Adapté d'un roman notoirement inachevé et publié à titre posthume, le film assume un plus grand degré de liberté créative pour un troisième chapitre qui suit nos intrépides personnages dans la jungle à la recherche d'Ayahuasca. Alors que les chapitres précédents correspondaient au buzz de l'alcool et du cheval, le rythme et le timbre évoluent une fois que des substances plus folles sont introduites dans le mélange (et dans la circulation sanguine). Aux côtés de ces personnages plus fous, on trouve notamment une chercheuse américaine devenue autochtone, interprétée avec une joie chamanique par Lesley Manville. Mais une fois qu'elle tient enfin sa promesse, le film s'envole vers la rêverie, pour ne jamais revenir.

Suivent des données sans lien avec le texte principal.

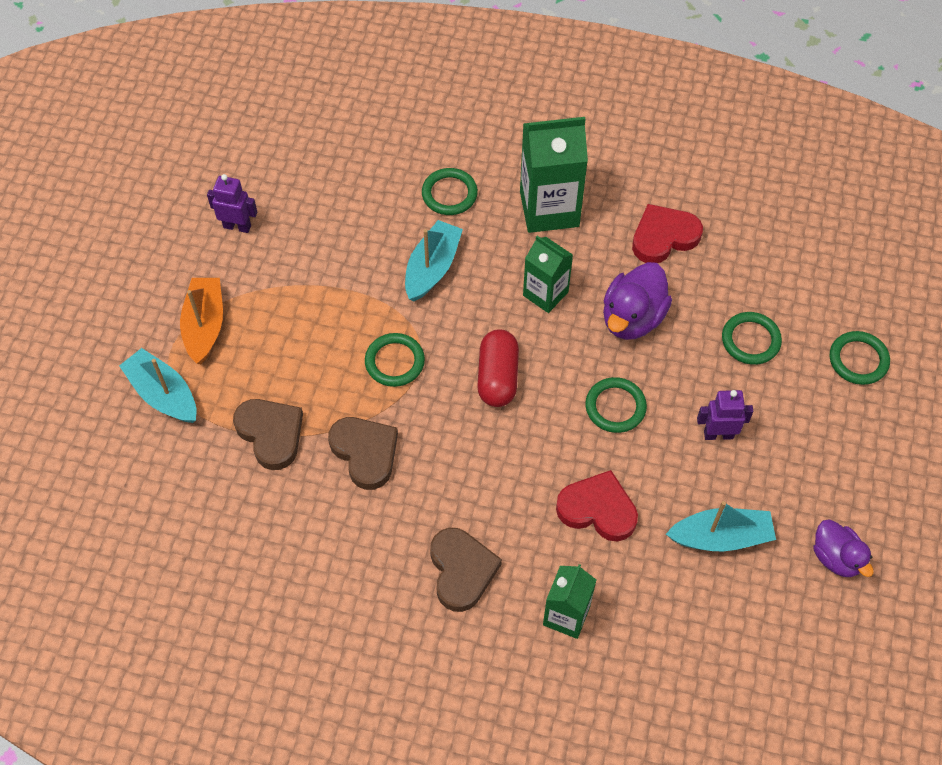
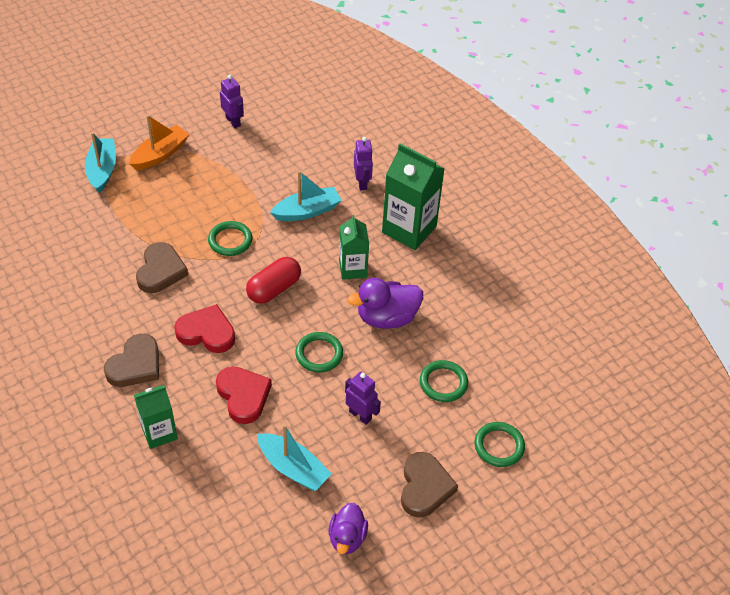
camera: 40 degrees right, 10 degrees down
(271, 434) = (127, 226): brown heart -> brown heart (424, 487)
(449, 194) = (362, 183): green ring -> purple robot
(663, 237) = (459, 291): red heart -> red heart (207, 332)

Bien sûr, Guadagnino sait orchestrer une crise de nerfs au troisième œil, et il couronne même ce long voyage par une réalisation de souhaits indélébile, en composant des images qui voient les deux hommes enfin se libérer de leur séparation corporelle – et puis le film continue, rompant avec cette approche originale de la mystique de William S. Burroughs pour réchauffer les restes du « Festin nu ». La coda prolongée semble d’autant plus frustrante qu’elle se construit à partir d’une scène finale idéale – mais c’est peut-être là le but. Burroughs et Guadagnino sont des artistes de l’indulgence, et Lee n’est pas du genre à jeter l’éponge et à s’arrêter là. La chasse continue, la fête ne s’arrête jamais, et cette maudite faim ne sera jamais satisfaite.